Rewrite Rules:/conf.d/rewrites
In the rewrite rules,modify to redirect request for /robots.txt to publisher dam path.
RewriteRule ^/robots.txt$ /content/dam/<site>/robots.txt [PT,L]

Also set content disposition to inline - this allows robots.txt to be viewed in browser. Else robots.txt will download as file which will fail with crawlers

<LocationMatch "^(.*)/content\/dam*">
       Header unset "Content-Disposition"
        Header set Content-Disposition inline
</LocationMatch>

Filters:/conf.dispatcher.d/filters
In the filters for the site, modify to allow .txt extension for the path
/1001 { /type "allow" /extension '(txt)' /path "/content/*"}


Deploy the dispatcher configurations to cloud.

Now all requests to https://<site>/robots.txt should render the contents from robots.txt published though the DAM.




Sitemap.xml in AEM Cloud

An XML sitemap is a file that lists a website’s important pages, making sure Google and other search engines can find and crawl them all. It also helps search engines understand your website structure. Though search engines crawls all pages and links in the page, seldom sites end up with few pages that are not linked from any other pages (like the promo landing pages).

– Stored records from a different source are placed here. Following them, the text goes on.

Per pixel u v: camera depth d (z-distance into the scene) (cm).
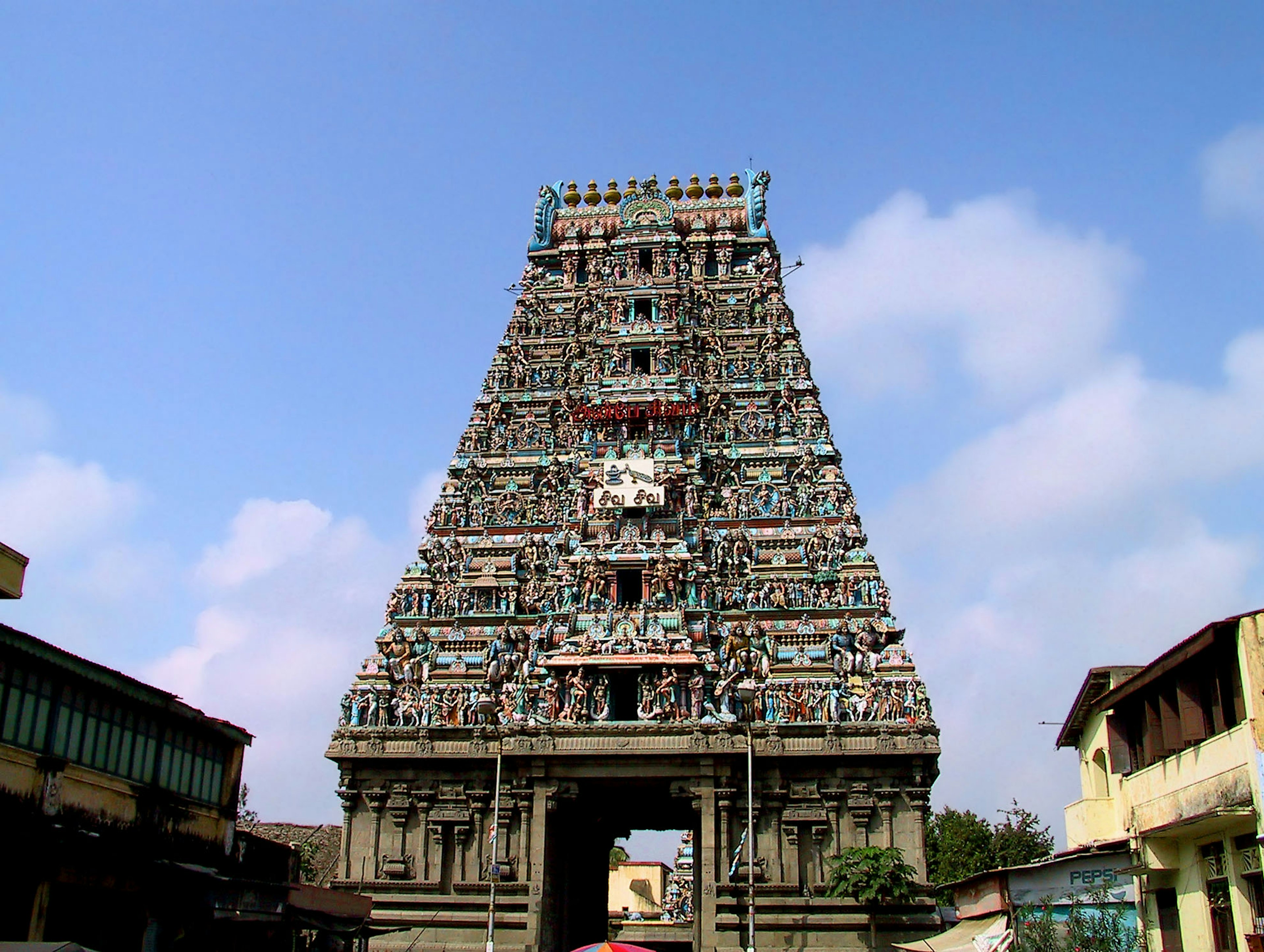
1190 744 3553
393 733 6906
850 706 6738
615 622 7012
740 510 7906
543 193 9725
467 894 6581
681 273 9219
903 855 6356
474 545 7938
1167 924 3853
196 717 4262
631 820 7981
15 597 3469
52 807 3466
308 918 4756
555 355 9031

Having those pages entered in sitemap.xml, speeds up the content discovery and get indexed.

This blog narrates the implementation of sitemap.xml using ACS AEM Commons  package. ACS AEM Commons package is open source package, originally built and supported by Adobe Consulting Services, later turned into an open source/AEM community maintained package. 

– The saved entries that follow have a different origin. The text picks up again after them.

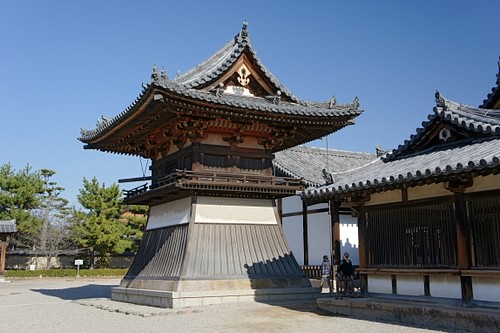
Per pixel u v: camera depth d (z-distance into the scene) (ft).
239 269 63.10
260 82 69.21
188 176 62.08
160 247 69.51
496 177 38.81
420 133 49.90
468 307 39.58
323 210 92.27
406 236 46.75
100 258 188.75
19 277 164.04
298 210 97.96
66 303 73.41
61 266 196.75
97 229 168.86
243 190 65.00
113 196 178.29
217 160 66.64
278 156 109.70
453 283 42.29
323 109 67.41
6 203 187.21
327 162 116.67
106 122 76.64
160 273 64.95
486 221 39.58
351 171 56.80
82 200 175.22
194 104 59.41
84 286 120.88
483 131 43.04
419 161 46.32
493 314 35.50
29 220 186.09
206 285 59.98
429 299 44.19
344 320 45.14
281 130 68.95
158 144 74.08
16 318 55.57
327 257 82.43
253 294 61.52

You can get more details on this and other features provided by package here 

Lets walk through the steps in implementing the sitemap.xml using this package.

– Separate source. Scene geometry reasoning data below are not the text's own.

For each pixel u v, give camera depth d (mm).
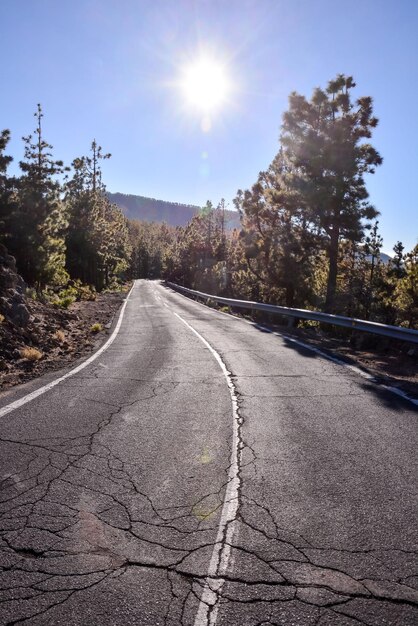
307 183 24391
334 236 24922
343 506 3377
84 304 27672
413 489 3668
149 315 22094
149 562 2668
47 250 25750
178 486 3676
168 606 2314
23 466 4012
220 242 67875
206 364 9234
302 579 2535
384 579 2547
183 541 2891
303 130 24875
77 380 7535
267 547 2838
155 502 3400
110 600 2352
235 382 7574
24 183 25312
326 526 3094
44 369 8523
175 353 10664
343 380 7789
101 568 2609
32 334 11281
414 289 24266
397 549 2838
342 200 23094
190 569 2609
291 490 3629
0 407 5844
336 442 4742
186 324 17844
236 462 4188
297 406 6129
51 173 26781
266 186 31938
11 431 4922
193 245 72625
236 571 2596
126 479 3787
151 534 2965
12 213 24000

  1. Create a OSGI Configuration for sitemap servlet.
    • create a file com.adobe.acs.commons.wcm.impl.SiteMapServlet-custom.cfg.json under ui.config/config. This setting will be common for all run modes.
    • Edit file with necessary parameters
    • sling.servlet.resourceTypes - This should have path to the page component in your project
    • externalizer.doain - this should have the domain name or the site name

  2. Create a OSGI Configuration for Externalizer Implementation
    • create a file com.day.cq.commons.impl.ExternalizerImpl.cfg.json.
    • This file should be created for each run mode (dev, qa, stage, prod) as the value will change for each environment
    • Entries have various site/domains and its relative URL - local, author and publish are updated by default by AEM.
    • add the new site and its url

Build and Deploy the changes to AEM instance. Now request to any page with .sitemap.xml should render the sitemap for the page.

Additionally, you can make dispatcher rewrite rule for /sitemap.xml to redirect to site home page with extention ".sitemap.xml" - ex: /content/<site>/us/en.sitemap.xml where en is the root home page for the site. This will generate sitemap with links to all pages in the site starting from root page and drill down to all child level pages.